*** MATERIAL FOR THE TASK ***
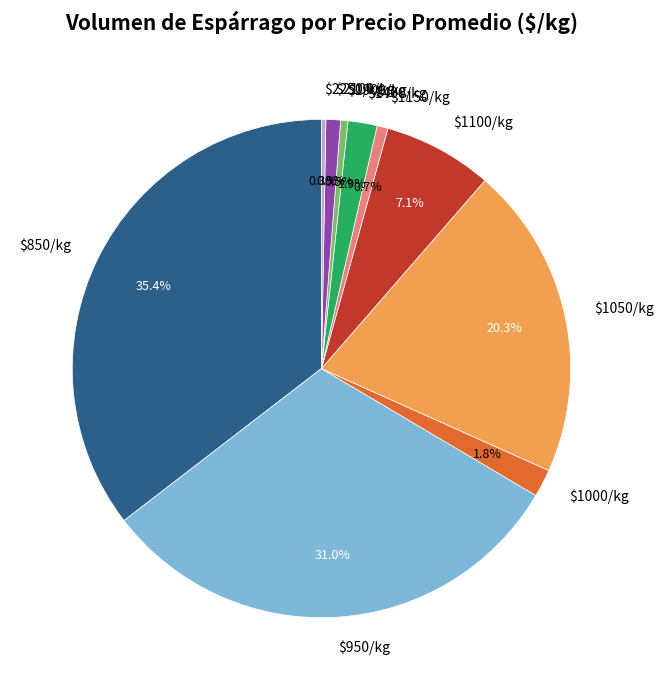

Does $1400/kg represent more than half of the total?

No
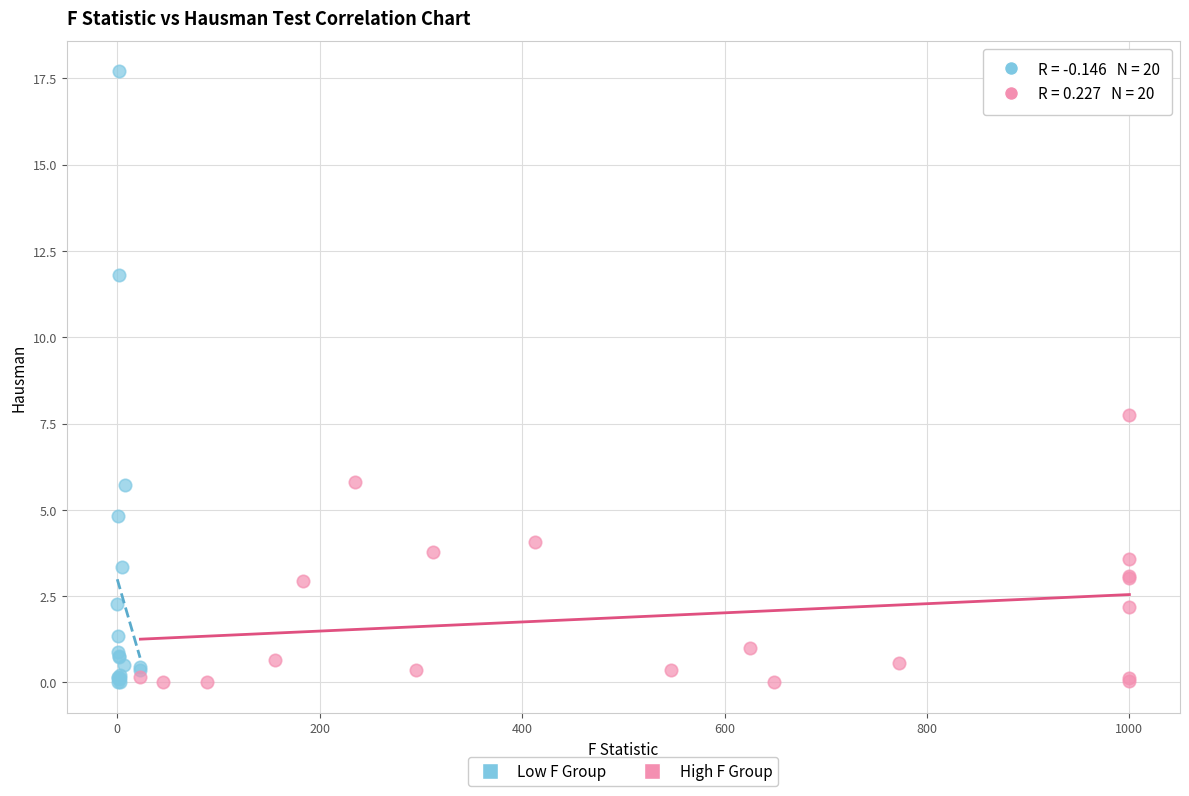

Which series has the largest Y range (max minus min)?

Low F Group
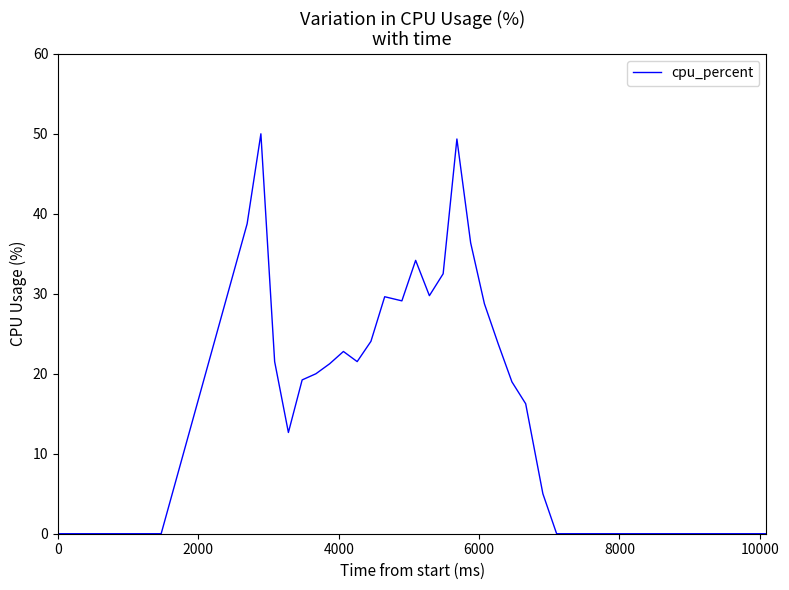

What is the greatest value displayed?

50.0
*** End of MATERIAL FOR THE TASK ***
- _INSTRUCTIONS TO FOLLOW_
Please turn the records above into a numbered list, leaving out blank lines. Omit the pictures.

- _FINAL ANSWER_
1. Does $1400/kg represent more than half of the total?
2. No
3. Which series has the largest Y range (max minus min)?
4. Low F Group
5. What is the greatest value displayed?
6. 50.0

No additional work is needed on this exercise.